Buyer's decision regarding selection of either the Seller Title Provider or Buyer Title Provider and the selected closing agent is shown in Sections 2.3 and 2.4 hereof. The selected title provided shall be hereinafter referred to as the, "Title Provider" and the selected closing agent shall be hereinafter referred to as the "Closing Agent").

Technology Fee and Buyer's Premium. Buyer acknowledges its obligation to pay the Technology Fee and Buyer's Premium, as applicable and as shown in Sections 2.13 and 2.14 hereof. The Parties hereby authorize Closing Agent to pay these fees directly to Altisource Online Auction, Inc. on Buyer's behalf at Closing.

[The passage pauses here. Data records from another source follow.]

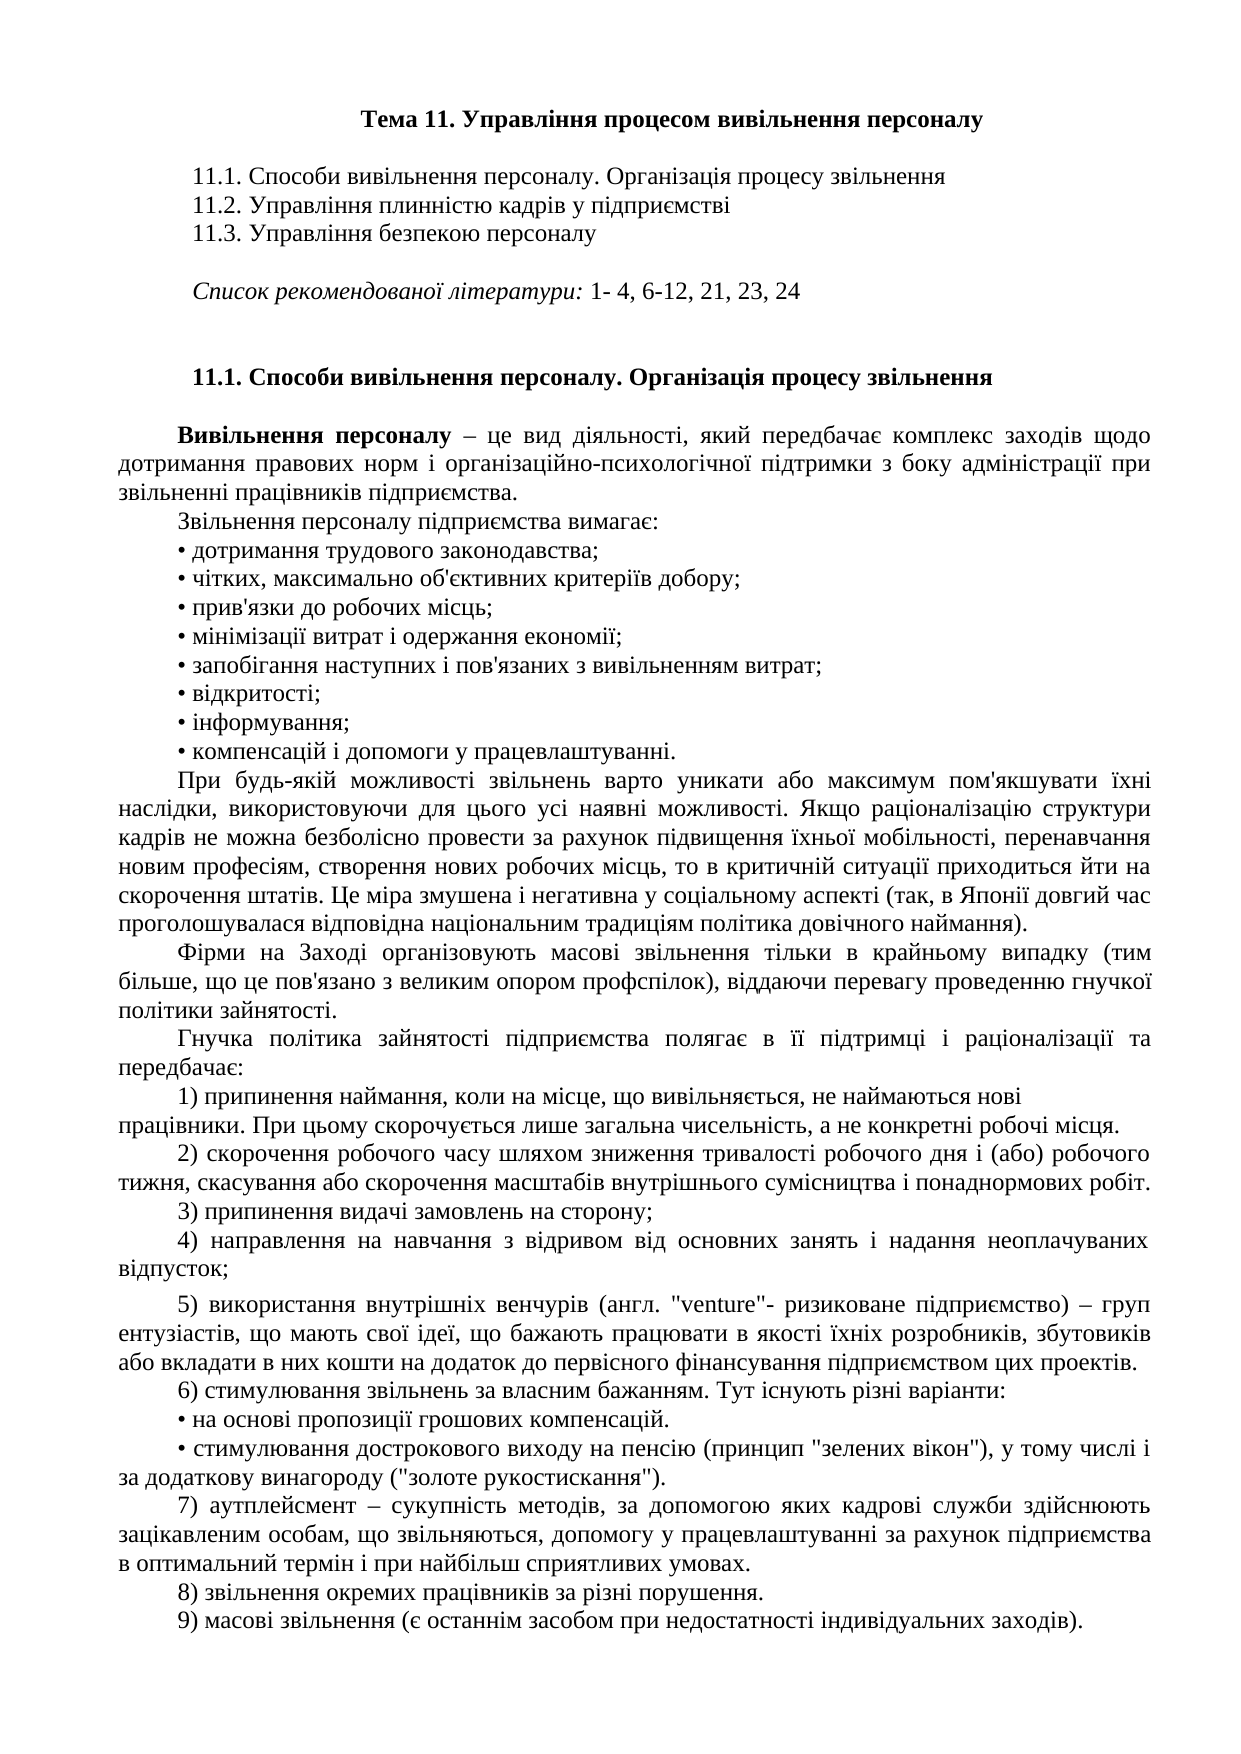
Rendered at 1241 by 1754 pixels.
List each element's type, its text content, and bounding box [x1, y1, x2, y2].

list аутплейсмент – сукупність методів, за допомогою яких кадрові служби здійснюють зацікавленим особам, що звільняються, допомогу у працевлаштуванні за рахунок підприємства в оптимальний термін і при найбільш сприятливих умовах. [118, 1491, 1152, 1577]
text Тема 11. Управління процесом вивільнення персоналу [360, 104, 1163, 132]
text Звільнення персоналу підприємства вимагає: [177, 506, 1163, 535]
list Способи вивільнення персоналу. Організація процесу звільнення [192, 161, 1163, 190]
list мінімізації витрат і одержання економії; [177, 621, 1163, 650]
list масові звільнення (є останнім засобом при недостатності індивідуальних заходів). [177, 1606, 1163, 1634]
list направлення на навчання з відривом від основних занять і надання неоплачуваних відпусток; [118, 1225, 1152, 1282]
list використання внутрішніх венчурів (англ. "venture"- ризиковане підприємство) – груп ентузіастів, що мають свої ідеї, що бажають працювати в якості їхніх розробників, збутовиків або вкладати в них кошти на додаток до первісного фінансування підприємством цих проектів. [118, 1289, 1152, 1376]
list прив'язки до робочих місць; [177, 592, 1163, 621]
text Вивільнення персоналу – це вид діяльності, який передбачає комплекс заходів щодо дотримання правових норм і організаційно-психологічної підтримки з боку адміністрації при звільненні працівників підприємства. [118, 420, 1152, 506]
text Список рекомендованої літератури: 1- 4, 6-12, 21, 23, 24 [192, 276, 1163, 305]
list стимулювання дострокового виходу на пенсію (принцип "зелених вікон"), у тому числі і за додаткову винагороду ("золоте рукостискання"). [118, 1433, 1152, 1491]
list звільнення окремих працівників за різні порушення. [177, 1577, 1163, 1606]
list Управління безпекою персоналу [192, 218, 1163, 247]
list скорочення робочого часу шляхом зниження тривалості робочого дня і (або) робочого тижня, скасування або скорочення масштабів внутрішнього сумісництва і понаднормових робіт. [118, 1138, 1152, 1196]
list інформування; [177, 707, 1163, 736]
list стимулювання звільнень за власним бажанням. Тут існують різні варіанти: [177, 1376, 1163, 1404]
list відкритості; [177, 678, 1163, 707]
text Фірми на Заході організовують масові звільнення тільки в крайньому випадку (тим більше, що це пов'язано з великим опором профспілок), віддаючи перевагу проведенню гнучкої політики зайнятості. [118, 937, 1152, 1023]
list припинення видачі замовлень на сторону; [177, 1196, 1163, 1225]
list Управління плинністю кадрів у підприємстві [192, 190, 1163, 218]
subtitle Способи вивільнення персоналу. Організація процесу звільнення [192, 362, 1163, 391]
list компенсацій і допомоги у працевлаштуванні. [177, 736, 1163, 765]
list на основі пропозиції грошових компенсацій. [177, 1404, 1163, 1433]
list запобігання наступних і пов'язаних з вивільненням витрат; [177, 650, 1163, 678]
list чітких, максимально об'єктивних критеріїв добору; [177, 563, 1163, 592]
text При будь-якій можливості звільнень варто уникати або максимум пом'якшувати їхні наслідки, використовуючи для цього усі наявні можливості. Якщо раціоналізацію структури кадрів не можна безболісно провести за рахунок підвищення їхньої мобільності, перенавчання новим професіям, створення нових робочих місць, то в критичній ситуації приходиться йти на скорочення штатів. Це міра змушена і негативна у соціальному аспекті (так, в Японії довгий час проголошувалася відповідна національним традиціям політика довічного наймання). [118, 765, 1152, 937]
list дотримання трудового законодавства; [177, 535, 1163, 563]
text Гнучка політика зайнятості підприємства полягає в її підтримці і раціоналізації та передбачає: [118, 1023, 1152, 1081]
list припинення наймання, коли на місце, що вивільняється, не наймаються нові працівники. При цьому скорочується лише загальна чисельність, а не конкретні робочі місця. [118, 1081, 1152, 1138]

Buyer Election Regarding Financing of Fees. If Buyer is obtaining financing in order to purchase the Property, then subject to Buyer's lender's approval, Buyer has a choice regarding whether to finance the Technology Fee and Buyer's Premium. If Buyer is choosing to finance the Technology Fee and Buyer's Premium, then those fees will be added to the Selected Bid Amount (as defined in Section 2.11 below). As further described in Section 4.1 below, this total amount will be considered the total purchase price of the Property and included as the "Contract Sales Price" (Sections 101 and 401) on the Settlement Statement (HUD-1) and the fees will appear in the "Settlement charges to seller" section (Section 502) of the Settlement Statement and shall be due from Seller at Closing. Buyer understands that this may result in an increase in transfer taxes and/or title fees due from Buyer because, depending upon applicable local laws, rules or regulations, calculation of those taxes and fees may be based on the total purchase price. If Buyer is choosing not to finance the Technology Fee and Buyer's Premium, then such amounts will not be included as part of the purchase price for the Property and will not be reflected in the "Contract Sales Price" (Sections 101 and 401) on the Settlement Statement (HUD-1). Instead, the fees will appear in the "Settlement charges to borrower" section (Section 103) of the Settlement Statement and shall be due from Buyer at Closing. Buyer's choice is reflected in Section 2.16 hereof. No Election Necessary for Cash Transactions. If Buyer is not financing the purchase of the Property, then it is not necessary to make an election regarding financing the Buyer's Premium and Technology Fee. Such amounts will not be included as part of the purchase price for the Property and will not be reflected in the "Contract Sales Price" (Sections 101 and 401) on the Settlement Statement (HUD-1). Instead, the fees will appear in the "Settlement charges to borrower" section (Section 103) of the Settlement Statement and shall be due from Buyer at Closing.

No-Employment Relationship. Neither Buyer nor any of its Family Members are employees of Seller, the Closing Agent, the Listing Broker or any of their Affiliates. Should Seller, the Closing Agent, the Listing Broker or any of their Affiliates determine that Buyer or any of its Family Members are employees of Seller, the Closing Agent, the Listing Broker or any of their Affiliates, the Agreement shall voidable and of no force of effect at the election of Seller, without further recourse to Buyer; Seller, the Closing Agent, the Listing Broker or any of their Affiliates shall be released from further liability thereunder. For the purposes of this Agreement "Affiliate" shall mean any entity that, directly or indirectly through one or more intermediary, controls, is controlled by or is under common control with a party, and "control" means possessing, directly or indirectly, the power to direct or cause the direction of the management, policies or operations of an entity, whether through ownership of voting securities, by contract or otherwise. "Family Member" shall mean, (a) in the case of a Buyer who is an individual, Buyer's spouse, parents, stepparents, children, stepchildren, siblings, mothers- and fathers-in-law, sons- and daughters-in-law, brothers- and sisters-in-law and anyone residing in Buyer's home (other than a tenant or employee), or (b) in the case of a Buyer who is an entity, Buyer's Affiliates and any of their respective directors, officers, employees, shareholders, members, managers, partners.